Вдоль дорожек замерли подрезанные кусты роз, черные шипы поблескивали застывшими на них каплями. Почки на ветках деревевьев набухли, но не распускались — холод еще держал. Вода в чаше фонтана слегка подмерзла, кое-где на бортиках зеленела слизь.

На перекрестках дорожек дежурили дворцовые гвардейцы: одежда намокла, наконечники копий убраны в кожаные чехлы, взгляды грустные и обреченные. До смены еще далеко.

У одного из фонтанов в глубине королевского парка ждал свою супругу герцог де Клермон. Подол плаща отяжелел от влаги, капли стекали по складкам на сапоги.

Он стоял, как на построении: ровная спина, плечи слегка развернуты.
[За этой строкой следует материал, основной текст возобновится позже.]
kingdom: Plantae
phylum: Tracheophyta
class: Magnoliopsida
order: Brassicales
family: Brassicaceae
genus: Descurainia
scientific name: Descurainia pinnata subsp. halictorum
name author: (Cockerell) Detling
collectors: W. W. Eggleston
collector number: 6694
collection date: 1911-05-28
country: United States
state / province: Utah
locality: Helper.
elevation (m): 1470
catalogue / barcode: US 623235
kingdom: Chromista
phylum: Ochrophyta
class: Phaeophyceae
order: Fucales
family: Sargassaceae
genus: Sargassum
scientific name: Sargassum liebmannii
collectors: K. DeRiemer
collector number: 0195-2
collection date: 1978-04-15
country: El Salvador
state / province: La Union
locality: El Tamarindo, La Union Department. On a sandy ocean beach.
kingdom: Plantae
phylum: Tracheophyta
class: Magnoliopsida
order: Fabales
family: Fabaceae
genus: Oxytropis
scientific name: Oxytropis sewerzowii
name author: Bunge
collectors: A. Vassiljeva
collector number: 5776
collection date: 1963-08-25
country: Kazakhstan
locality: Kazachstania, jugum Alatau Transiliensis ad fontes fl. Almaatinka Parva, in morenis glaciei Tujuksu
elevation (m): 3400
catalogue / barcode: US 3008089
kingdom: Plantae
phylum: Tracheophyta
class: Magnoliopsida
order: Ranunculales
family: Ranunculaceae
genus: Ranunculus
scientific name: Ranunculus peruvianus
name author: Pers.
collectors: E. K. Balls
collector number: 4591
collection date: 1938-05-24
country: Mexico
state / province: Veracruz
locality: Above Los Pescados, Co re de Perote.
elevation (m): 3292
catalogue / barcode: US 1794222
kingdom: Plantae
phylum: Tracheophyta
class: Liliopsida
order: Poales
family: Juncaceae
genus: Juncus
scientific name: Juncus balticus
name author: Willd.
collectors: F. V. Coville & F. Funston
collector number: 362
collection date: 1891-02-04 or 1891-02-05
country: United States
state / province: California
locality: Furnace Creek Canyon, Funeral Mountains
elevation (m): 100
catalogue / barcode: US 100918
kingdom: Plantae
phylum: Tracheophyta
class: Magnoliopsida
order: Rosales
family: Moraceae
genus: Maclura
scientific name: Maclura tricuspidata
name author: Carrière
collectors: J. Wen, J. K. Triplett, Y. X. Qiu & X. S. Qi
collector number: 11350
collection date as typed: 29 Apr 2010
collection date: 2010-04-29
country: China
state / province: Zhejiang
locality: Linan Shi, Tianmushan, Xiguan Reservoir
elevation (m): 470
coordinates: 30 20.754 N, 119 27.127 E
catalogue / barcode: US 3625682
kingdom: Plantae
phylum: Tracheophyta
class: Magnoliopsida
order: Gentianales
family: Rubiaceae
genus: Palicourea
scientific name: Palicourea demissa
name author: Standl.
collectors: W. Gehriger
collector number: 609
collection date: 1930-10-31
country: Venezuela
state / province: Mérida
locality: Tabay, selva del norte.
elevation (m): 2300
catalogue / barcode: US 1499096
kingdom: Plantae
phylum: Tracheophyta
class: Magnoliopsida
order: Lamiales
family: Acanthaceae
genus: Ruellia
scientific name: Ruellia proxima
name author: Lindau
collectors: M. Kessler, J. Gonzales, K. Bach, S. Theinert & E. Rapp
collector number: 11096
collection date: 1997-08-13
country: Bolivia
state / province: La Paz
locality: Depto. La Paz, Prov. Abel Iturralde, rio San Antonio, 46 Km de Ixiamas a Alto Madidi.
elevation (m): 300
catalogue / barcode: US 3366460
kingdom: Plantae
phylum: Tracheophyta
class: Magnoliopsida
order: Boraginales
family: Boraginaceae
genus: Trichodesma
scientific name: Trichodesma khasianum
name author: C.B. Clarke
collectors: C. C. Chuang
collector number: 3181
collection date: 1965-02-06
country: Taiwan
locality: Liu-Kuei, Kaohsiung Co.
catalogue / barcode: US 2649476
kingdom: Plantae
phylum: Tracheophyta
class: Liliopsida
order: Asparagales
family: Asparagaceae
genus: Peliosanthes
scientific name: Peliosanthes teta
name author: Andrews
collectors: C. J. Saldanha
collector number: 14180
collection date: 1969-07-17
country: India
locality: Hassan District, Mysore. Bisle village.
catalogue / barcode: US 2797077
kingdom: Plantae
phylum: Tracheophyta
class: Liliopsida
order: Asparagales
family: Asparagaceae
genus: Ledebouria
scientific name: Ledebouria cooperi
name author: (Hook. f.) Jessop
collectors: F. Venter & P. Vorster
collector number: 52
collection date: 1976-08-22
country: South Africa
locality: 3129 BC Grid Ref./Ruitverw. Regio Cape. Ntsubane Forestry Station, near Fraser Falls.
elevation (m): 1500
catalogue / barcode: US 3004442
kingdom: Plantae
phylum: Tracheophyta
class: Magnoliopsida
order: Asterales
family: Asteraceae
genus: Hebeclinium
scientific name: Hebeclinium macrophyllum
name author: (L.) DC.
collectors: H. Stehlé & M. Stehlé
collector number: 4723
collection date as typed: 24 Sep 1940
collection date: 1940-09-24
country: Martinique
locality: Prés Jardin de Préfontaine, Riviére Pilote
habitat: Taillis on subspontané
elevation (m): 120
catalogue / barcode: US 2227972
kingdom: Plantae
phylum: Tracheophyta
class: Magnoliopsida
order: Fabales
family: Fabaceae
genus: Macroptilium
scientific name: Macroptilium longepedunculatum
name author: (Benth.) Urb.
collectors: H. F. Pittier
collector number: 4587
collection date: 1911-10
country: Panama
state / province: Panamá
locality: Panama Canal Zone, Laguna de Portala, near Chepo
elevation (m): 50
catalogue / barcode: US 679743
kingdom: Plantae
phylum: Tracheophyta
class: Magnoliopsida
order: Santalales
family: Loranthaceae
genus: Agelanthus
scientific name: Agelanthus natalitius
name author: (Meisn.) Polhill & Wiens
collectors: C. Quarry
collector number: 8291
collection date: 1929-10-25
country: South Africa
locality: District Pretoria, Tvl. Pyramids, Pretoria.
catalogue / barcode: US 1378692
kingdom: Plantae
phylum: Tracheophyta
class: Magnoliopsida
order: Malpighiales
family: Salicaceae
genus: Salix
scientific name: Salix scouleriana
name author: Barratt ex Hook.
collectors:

Взгляд устремлен в сторону королевского дворца. На лице ни одной эмоции. Правда, настроение Эдуарда выдавала правая рука, нервно комкавшая перчатку.

Уже подходил к концу первый месяц весны, а он все еще ждал аудиенции у короля. Его вызвали в столицу поспешно, как на пожар, но в итоге складывалось впечатление, будто о нем вовсе забыли.

Однообразные дни сложились для герцога в длинную серую ленту. Он, привыкший всегда действовать и делать несколько дел одновременно, постепенно зверел от вынужденного простоя.

Эдуард, видя, что его игнорируют при дворе, попытался было вручить полный письменный отчет о проделанной работе канцлеру графу де Вержи. Мол, мятеж подавлен, костяк Западного легиона собран, офицерский состав укомплектован. На что канцлер лишь разводил руками и говорил, что не уполномочен принимать такие отчеты. И заявлял, что маршал должен лично доложиться его величеству.

Секретарь Карла тоже не помог. Сообщил, что король занят важными государственными делами. Причем герцогу все эти придворные холуи ясно давали понять, что маршалу де Клермону запрещено покидать столицу, пока тот не отчитается перед его величеством. Замкнутый круг…

Эдуард зло ухмыльнулся. Карлу плевать на его доклад. Наверняка король намного лучше него осведомлен, как обстоят дела в западном легионе. Просто Карл продолжает наказывать Эдуарда, и унижением это сделать намного эфективнее, чем кнутом.

Герцог, разглядывая королевский дворец, заметил движение на широком балконе второго этажа. Он насчитал семь человеческих фигур в темно-желтых нарядах. Маршал уже знал, что это цвета новой астландской партии при дворе, центром которой была дочь покойного Конрада Пятого.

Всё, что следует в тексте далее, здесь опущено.